La pandemia por el COVID-19 ha llevado a investigar y reflexionar sobre su origen y el cómo realizar cambios drásticos en torno a la vida planteada por el ser humano. Desde las Naciones Unidas para el Medio Ambiente (UNEP en inglés) y el Instituto Internacional de Investigación Ganadera (ILRI en inglés) argumentan que para prevenir la próxima pandemia, los países deben integrar con urgencia la experiencia y las políticas de salud humana, animal y ambiental, e implementar un enfoque de salud íntegro donde todos los habitantes del planeta, incluyendo al mismo planeta, sean protegidos.


El mundo todavía está enfrentando el impacto de la pandemia de Covid-19, como también los recientes brotes de ébola. Este nuevo coronavirus ha puesto de relieve los peligros que plantea una clase de enfermedades llamadas zoonosis, las que saltan entre las poblaciones de animales y humanos, pero indudablemente provocadas por el ser humano al pretender que todo lo que lo acompaña en el mundo le pertenece y está hecho para su uso y conveniencia. El Covid-19 es la última enfermedad zoonótica, y una de las más devastadoras, que ha afectado al humano durante generaciones, pero está lejos de ser la primera. El ébola, el SARS, el MERS, el VIH, la enfermedad de Lyme, la fiebre del Valle del Rift y la fiebre de Lassa, por nombrar algunas, son ejemplos de enfermedades zoonóticas. Hoy, el 60% de todas las enfermedades infecciosas en humanos son zoonóticas, al igual que el 75% de todas las enfermedades infecciosas emergentes. La mayoría de estos son transmitidos por animales salvajes, pero otros ingresan a las poblaciones humanas a través del ganado. MERS, por ejemplo, se transmitió a los humanos a través de camellos. Por otro lado el Fondo Mundial para la Naturaleza (WWF en inglés) dio a conocer que cada año se venden ilegalmente en el planeta alrededor de cinco millones de aves vivas, 10 millones de unidades de piel de reptil, 15 millones de mamíferos y 350 millones de peces tropicales, en un negocio que vale 23 mil millones de dólares.

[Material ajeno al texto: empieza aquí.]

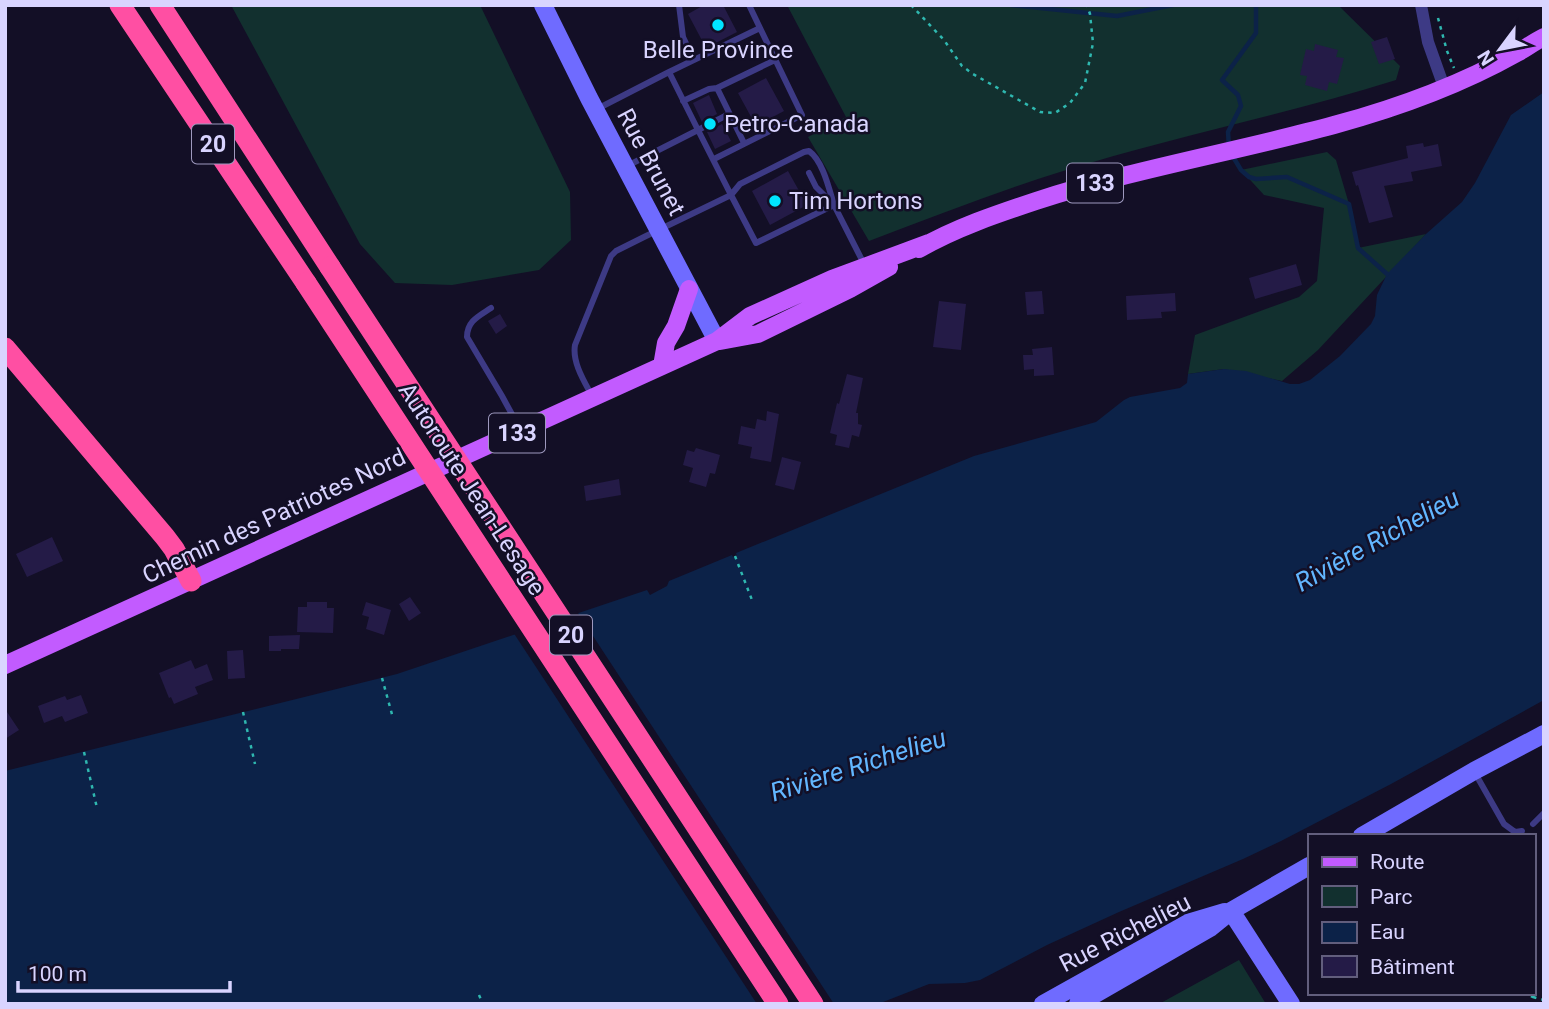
<svg xmlns="http://www.w3.org/2000/svg" width="1549" height="1009" font-family="Roboto,sans-serif">
  <rect width="100%" height="100%" fill="#130f26"/>
  <path fill="#12302f" d="M231,5H480L570,192L571,240L539,270L452,285L395,283L360,244Z
    M787,5H1338L1400,66L1396,80C1285,115 1171,137 1060,172C996,192 933,217 869,241L808,137L846,117Z
    M1327,152L1336,160L1349,204L1358,248L1426,234L1318,350L1282,381L1224,369L1188,374L1195,335L1299,297L1317,281L1324,208L1264,195L1241,170Z
    M1239,960L1266,1004H1159Z"/>
  <path fill="#0c2248" d="M1544,92V700L1391,784L1281,841L1243,859L1119,912L1047,945L980,980L965,983L929,984L878,1004H5V771L397,674L647,590L650,595L667,586L669,581L732,555L733,557L737,556L736,553L974,456L1096,422L1124,400L1130,397L1180,388L1187,383L1188,374L1224,369L1246,371L1290,384H1299L1310,380L1340,356L1371,324L1375,316L1377,295L1387,274L1426,234L1462,202L1475,183L1511,115Z"/>
  <path fill="#130f26" d="M576,610L834,1004H757L513,632Z"/>
  <g fill="none" stroke-linecap="round" stroke-linejoin="round">
    <path stroke="#0c2248" stroke-width="4.5" d="M1011,5L1117,16L1173,5
      M1229,147L1228,132L1241,106L1238,95L1222,80L1256,33V5
      M1232,155L1241,170L1249,177L1256,179L1287,177L1349,204L1358,248L1387,274"/>
  </g>
  <path fill="#241b47" d="M704,5H723L737,32L706,48L688,14Z
    M1387,37L1395,59L1379,64L1371,42Z
    M1315,44L1338,50L1336,57L1344,58L1337,84L1329,82L1327,91L1305,85L1307,76L1300,75L1306,49L1314,51Z
    M766,78L784,111L756,126L738,93Z
    M709,95L717,114L702,122L693,103Z
    M722,124L731,141L715,149L707,132Z
    M1423,143L1424,147L1438,144L1442,166L1411,172L1413,181L1384,186L1393,217L1369,223L1358,185L1356,186L1352,172L1408,158L1406,146Z
    M788,171L807,205L770,225L752,191Z
    M1296,264L1302,285L1255,299L1249,278Z
    M1042,291L1044,314L1027,315L1025,292Z
    M1175,293L1176,311L1161,312L1162,318L1127,320L1126,296Z
    M939,301L966,304L961,350L933,347Z
    M500,314L507,326L496,334L488,321Z
    M1052,347L1054,375L1034,376V369L1024,370L1023,355H1033L1032,349Z
    M847,374L863,378L856,413H858V424L862,425L859,437L852,435L849,448L835,445L837,435L830,433L837,403L839,404Z
    M767,411L779,414L771,462L750,458L752,447L738,444L741,426L755,429L757,419L766,421Z
    M696,448L720,455L715,474L710,473L706,487L689,482L693,468L683,465L687,450L694,452Z
    M782,457L801,462L794,490L775,485Z
    M619,479L621,495L586,501L584,486Z
    M52,537L63,561L27,577L16,554Z
    M410,597L421,613L409,621L399,604Z
    M307,602H327V608H334L333,633L297,632L298,607H307Z
    M366,602L391,610L384,635L366,629L369,617L362,615Z
    M300,635L299,649H281V651H269V636Z
    M243,650L245,678L228,679L227,651Z
    M191,660L195,669L207,664L213,680L195,687L198,694L174,704L171,697L169,698L159,673Z
    M81,695L88,713L65,722L62,716L44,723L38,706L65,696L67,700Z
    M5,709L19,730L5,739Z"/>
  <g fill="none" stroke-linecap="round" stroke-linejoin="round">
    <path stroke="#2fb8b0" stroke-width="2.5" stroke-dasharray="3.5 5" stroke-linecap="butt" d="M911,5L944,40L962,66L973,74L1040,112L1055,113L1070,103L1085,83L1093,43L1090,14L1087,5
      M1438,18L1447,51L1454,68
      M735,556L752,600
      M382,678L393,718
      M243,712L255,764
      M84,752L97,808
      M1523,993L1533,997L1532,1004
      M479,995L483,1004
      M1533,997L1544,1000"/>
    <path stroke="#3d3a85" stroke-width="6" d="M679,5L683,37L694,60
      M749,5L760,28
      M669,72L760,28L802,115L714,159
      M683,101L709,89L717,88
      M597,109L669,72L698,130L729,114
      M744,143L717,88L775,60
      M627,166L698,130L731,195L740,184L804,152L809,151C823,161 829,189 834,205
      M809,173L816,187L833,204
      M491,308C479,316 467,321 467,337L502,396L520,429
      M592,396C584,381 572,362 575,345L611,256L616,251L644,237L731,195L756,243L834,205L864,264
      M1475,773L1504,824L1515,832L1522,831
      M1533,824L1544,813"/>
    <path stroke="#3d3a85" stroke-width="12" d="M1421,5L1428,42L1444,87"/>
    <path stroke="#6f6bff" stroke-width="18" d="M543,5L589,98L717,341
      M1362,836L1474,771L1544,734
      M1231,911L1291,1004
      M1043,1004L1188,923L1225,912
      M1078,1004L1210,928L1231,911L1309,866"/>
    <path stroke="#c25bff" stroke-width="18" d="M919,249C955,228 997,214 1036,201C1134,169 1235,152 1334,125C1397,108 1460,85 1517,53C1526,48 1534,42 1544,37
      M720,341L758,334L850,289L889,267
      M662,366L666,343L676,326L689,289
      M5,665L717,341L750,316L832,279L929,243"/>
    <path stroke="#ff4fa3" stroke-width="21" d="M120,5L306,283
      M160,5L330,267
      M5,348L165,537L174,549L191,581"/>
    <path stroke="#ff4fa3" stroke-width="21" d="M330,267L813,1004
      M306,283L778,1004"/>
  </g>
  <g fill="#00e5ff" stroke="#130f26" stroke-width="2.5">
    <circle cx="718" cy="25" r="7"/>
    <circle cx="710" cy="124" r="7"/>
    <circle cx="775" cy="201" r="7"/>
  </g>
  <g text-anchor="middle" stroke-width="5" stroke-linejoin="round" paint-order="stroke">
    <g fill="#130f26" stroke="#9e99be" stroke-width="2">
      <rect x="192" y="124.5" width="42" height="39" rx="5"/>
      <rect x="1067" y="163.5" width="56" height="39" rx="5"/>
      <rect x="489" y="413.5" width="56" height="39" rx="5"/>
      <rect x="550" y="615.5" width="42" height="39" rx="5"/>
    </g>
    <g font-size="23" font-weight="bold" fill="#d9d4ff">
      <text x="213" y="152">20</text>
      <text x="1095" y="191">133</text>
      <text x="517" y="441">133</text>
      <text x="571" y="643">20</text>
    </g>
    <g font-size="24" fill="#d9d4ff" stroke="#130f26" text-anchor="start">
      <text x="718" y="58" text-anchor="middle">Belle Province</text>
      <text x="724" y="132">Petro-Canada</text>
      <text x="789" y="209">Tim Hortons</text>
    </g>
    <g font-size="24" fill="#d9d4ff" stroke="#130f26">
      <text transform="translate(651 162) rotate(62)" y="8">Rue Brunet</text>
      <text transform="translate(472 489) rotate(57)" y="8">Autoroute Jean-Lesage</text>
      <text transform="translate(274 516) rotate(-25)" y="8">Chemin des Patriotes Nord</text>
      <text transform="translate(1125 933) rotate(-27)" y="8">Rue Richelieu</text>
    </g>
    <g font-size="26" font-style="italic" fill="#62b6ff" stroke="#130f26">
      <text transform="translate(1377 540) rotate(-29)" y="9">Rivière Richelieu</text>
      <text transform="translate(858 765) rotate(-18)" y="9">Rivière Richelieu</text>
    </g>
  </g>
  <rect width="1549" height="1009" fill="none" stroke="#d9d4ff" stroke-width="14"/>
  <rect x="1308" y="834" width="228" height="161" fill="#130f26" stroke="#625e7d" stroke-width="2"/>
  <rect x="1322" y="857" width="35" height="10" fill="#c25bff" stroke="#625e7d" stroke-width="2"/>
  <text x="1370" y="869" font-size="21" fill="#d9d4ff">Route</text>
  <rect x="1322" y="886" width="35" height="21" fill="#12302f" stroke="#625e7d" stroke-width="2"/>
  <text x="1370" y="904" font-size="21" fill="#d9d4ff">Parc</text>
  <rect x="1322" y="922" width="35" height="21" fill="#0c2248" stroke="#625e7d" stroke-width="2"/>
  <text x="1370" y="939" font-size="21" fill="#d9d4ff">Eau</text>
  <rect x="1322" y="956" width="35" height="21" fill="#241b47" stroke="#625e7d" stroke-width="2"/>
  <text x="1370" y="974" font-size="21" fill="#d9d4ff">Bâtiment</text>
  <g transform="translate(1500 49) rotate(238)" stroke="#130f26" stroke-width="5" paint-order="stroke">
  <path d="M0-5L12 26L0 18L-12 26Z" fill="#d9d4ff"/>
  <text y="-10" font-size="19" font-weight="bold" text-anchor="middle" fill="#d9d4ff">N</text>
  </g>
  <path d="M18 981v10h212v-10" fill="none" stroke="#d9d4ff" stroke-width="3.5"/>
  <text x="28" y="981" font-size="21" fill="#d9d4ff" stroke="#130f26" stroke-width="5" paint-order="stroke">100 m</text>
</svg>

La pandemia ha dejado claro que la salud humana, la salud animal y la salud ambiental están indisolublemente unidas Clic para tuitear

Según información de la UNEP, en los últimos cien años, la población humana ha aumentado casi cuatro veces y el mundo ha sido testigo de una disminución sin precedentes en el medio ambiente natural. Desde la intensificación agrícola insostenible y un mayor uso y explotación de la vida silvestre, hasta las opciones de infraestructura y la producción y el consumo de energía insostenible. El humano no ha logrado nutrir el planeta del que dependen sus vidas. Y eso ha provocado un aumento en la aparición y propagación de nuevas zoonosis.

A medida que investigadores analizan la recuperación de la pandemia actual y las inversiones necesarias para evitar otra catástrofe global, llegan a la conclusión que; las estrategias de una sola salud deben estar al frente y al centro. La reacción en cadena de un planeta enfermo, donde se incluyen a animales y humanos, es más claro que nunca. Prevenir la próxima pandemia requerirá proteger la salud del planeta y de todos los que la habitan, adaptando nuevas constumbres, nuevas prácticas de respeto y nuevas estrategias de protección a los seres sintientes.